Tuesday 23 April 2013

First Plantings 10

From In A Tuscan Garden, published anonymously 1902
The first of the five oblong beds, being the most sheltered, contains the more delicate teas; the second, just below it, has teas and tea hybrids; below that again, bed number three contains hybrid perpetuals in dark reds and crimsons.  Unless these last are picked in the early morning, they become discoloured after a very few hours of hot sunshine.  The fourth bed contains moss roses of many shades, from pure white to deep crimson; these are pegged down so as to entirely cover the bed.   This is by far the best way of growing the moss rose here, very few gardens have these, and I find they are always much appreciated.  The fifth bed is planted chiefly with pale pink and white tea, and tea hybrids; this is the bed with the wire fence (now completely covered with Gloire Lorraine and Kaiserin Augusta Victoria roses) which closes this division of the garden, and screens off a large brick pit I had made below the wall of the stanzone, on that side, in which our carnations are housed in cold weather. All these rose-beds are edged with small rough stones among which violets have been planted, forming a thick green border, and giving thousands of flowers for many months of the year, immediately within them are various narcissus and jonquils, and the beds themselves are carpeted between the roses with pansies, sown in the autumn, and planted out in December.  This autumn, finding that we had some yellow parrot tulips to spare, I planted them, with the purple Lord Beaconsfield pansies, in the first rose-bed, and hope for a good display in April.

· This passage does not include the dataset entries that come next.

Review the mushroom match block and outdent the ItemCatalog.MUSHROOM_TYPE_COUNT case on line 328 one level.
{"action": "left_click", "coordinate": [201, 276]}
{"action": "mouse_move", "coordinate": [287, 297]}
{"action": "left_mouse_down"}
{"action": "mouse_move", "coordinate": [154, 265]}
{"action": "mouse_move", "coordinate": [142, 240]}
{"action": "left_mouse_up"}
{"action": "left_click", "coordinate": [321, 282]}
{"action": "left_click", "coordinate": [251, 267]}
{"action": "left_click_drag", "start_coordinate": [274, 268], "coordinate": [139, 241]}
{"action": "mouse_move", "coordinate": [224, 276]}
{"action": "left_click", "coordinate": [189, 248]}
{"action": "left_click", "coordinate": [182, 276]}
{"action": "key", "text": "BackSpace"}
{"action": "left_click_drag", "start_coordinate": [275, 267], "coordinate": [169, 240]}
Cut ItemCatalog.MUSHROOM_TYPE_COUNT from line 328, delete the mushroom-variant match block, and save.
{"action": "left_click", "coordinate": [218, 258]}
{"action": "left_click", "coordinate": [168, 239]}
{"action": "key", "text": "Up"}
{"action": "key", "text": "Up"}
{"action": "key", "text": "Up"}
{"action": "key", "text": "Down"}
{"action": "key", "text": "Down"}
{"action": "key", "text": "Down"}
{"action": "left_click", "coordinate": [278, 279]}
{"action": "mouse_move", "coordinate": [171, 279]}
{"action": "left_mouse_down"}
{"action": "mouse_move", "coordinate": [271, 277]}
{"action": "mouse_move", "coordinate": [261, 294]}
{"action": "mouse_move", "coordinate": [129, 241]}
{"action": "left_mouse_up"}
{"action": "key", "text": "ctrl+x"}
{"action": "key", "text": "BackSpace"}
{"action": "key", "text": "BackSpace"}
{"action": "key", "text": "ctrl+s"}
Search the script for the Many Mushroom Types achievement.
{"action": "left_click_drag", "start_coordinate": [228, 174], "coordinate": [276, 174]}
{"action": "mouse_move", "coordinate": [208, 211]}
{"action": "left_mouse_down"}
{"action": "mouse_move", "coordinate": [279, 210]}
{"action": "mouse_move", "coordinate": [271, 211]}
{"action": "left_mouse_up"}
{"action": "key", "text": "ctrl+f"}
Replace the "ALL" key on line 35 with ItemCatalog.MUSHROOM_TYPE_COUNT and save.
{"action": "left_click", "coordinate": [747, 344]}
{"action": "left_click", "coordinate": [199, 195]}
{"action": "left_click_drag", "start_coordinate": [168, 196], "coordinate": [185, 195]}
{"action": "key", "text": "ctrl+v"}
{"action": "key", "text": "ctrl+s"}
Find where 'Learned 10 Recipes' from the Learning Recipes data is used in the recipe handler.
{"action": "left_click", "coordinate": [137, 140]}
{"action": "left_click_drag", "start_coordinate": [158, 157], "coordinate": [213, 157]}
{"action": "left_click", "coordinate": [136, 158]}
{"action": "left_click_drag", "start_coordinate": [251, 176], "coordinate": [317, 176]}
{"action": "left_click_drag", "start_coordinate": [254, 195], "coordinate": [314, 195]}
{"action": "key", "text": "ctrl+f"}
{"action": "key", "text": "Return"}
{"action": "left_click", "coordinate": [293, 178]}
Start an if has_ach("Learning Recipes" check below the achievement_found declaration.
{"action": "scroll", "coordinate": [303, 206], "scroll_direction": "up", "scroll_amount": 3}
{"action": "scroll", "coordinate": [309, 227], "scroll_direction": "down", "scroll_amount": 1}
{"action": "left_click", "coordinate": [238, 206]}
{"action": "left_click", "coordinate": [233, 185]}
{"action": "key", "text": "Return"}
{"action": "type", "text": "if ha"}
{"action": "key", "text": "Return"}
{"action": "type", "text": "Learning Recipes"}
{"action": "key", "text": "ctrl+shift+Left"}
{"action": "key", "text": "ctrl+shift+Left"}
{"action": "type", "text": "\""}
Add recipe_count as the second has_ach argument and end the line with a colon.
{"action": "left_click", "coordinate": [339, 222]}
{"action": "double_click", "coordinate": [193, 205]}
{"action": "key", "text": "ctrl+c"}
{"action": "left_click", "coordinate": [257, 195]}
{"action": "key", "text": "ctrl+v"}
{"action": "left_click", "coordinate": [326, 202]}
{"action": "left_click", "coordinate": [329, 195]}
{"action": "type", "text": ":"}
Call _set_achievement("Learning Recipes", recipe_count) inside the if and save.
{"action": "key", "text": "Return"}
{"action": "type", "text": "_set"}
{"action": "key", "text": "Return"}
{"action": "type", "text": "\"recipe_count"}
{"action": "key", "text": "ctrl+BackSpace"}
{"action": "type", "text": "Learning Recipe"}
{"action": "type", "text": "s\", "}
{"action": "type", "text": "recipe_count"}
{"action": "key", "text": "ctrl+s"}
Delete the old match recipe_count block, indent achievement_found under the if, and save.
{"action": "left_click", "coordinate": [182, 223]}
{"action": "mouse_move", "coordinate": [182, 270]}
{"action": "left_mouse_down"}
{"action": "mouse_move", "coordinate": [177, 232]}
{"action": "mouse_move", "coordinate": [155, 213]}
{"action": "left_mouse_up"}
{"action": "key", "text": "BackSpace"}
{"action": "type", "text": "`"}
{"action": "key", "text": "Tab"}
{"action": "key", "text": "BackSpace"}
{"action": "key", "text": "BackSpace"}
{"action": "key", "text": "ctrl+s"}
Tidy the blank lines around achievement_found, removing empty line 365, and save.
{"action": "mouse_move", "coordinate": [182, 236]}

The upper bed of these seven I kept for early double tulips.  At the back of it against the low wall, was a hedge of  “Cedrina” (sweet lemon-plant), and tall poles were inserted here, in order to fix wires, and carry them from one to the other, and then, across the court-yard, to the roof of the house. These are covered with roses, Fortune’s Yellow, and Camelliana (the Italian name for the old white Lamarque), and Saffrano.  The two last are the best winter flowering roses of the country.  Fortune’s Yellow is the earliest to flower, and in April this fence is a sheet of pink and gold. The only drawback to this rose is, that it does not bloom again in the autumn; but with so many that have a second flowering, that does not so much matter.  Wherever there was a tree-trunk, or a pole available, it was clothed with honeysuckle or climbing roses, and our newest plantings have been of wisteria, which we now have on either side of the west  borders, so as to form a pergola over the two rose hedges.
It must be understood that all this planting had to de done by degrees.   For several years I had very little to spend on the garden, and had to go adagio. In gardening, as in everything else in life, one has to buy one’s experience, and it is easy to see afterwards how much better many things might have been done. But, as regards the general laying out of the ground, I don’t know that I could alter or improve much, if at all, on the present distribution.  The ground is by no means ideal, but one has to do the best possible with the material at hand. If I could cut out the undergrowth of the old shrubbery, here and there, we might have lovely sowings of poppies, delphiniums, larkspurs, lupins, and such-like things, in true English fashion. But one must take the goods the gods provide, and to have the full liberty of all the beautiful park and garden and podere, out of which we get infinitely more enjoyment than their proprietor does, in addition to our own flower-patches, is a piece of good fortune for which we are duly thankful.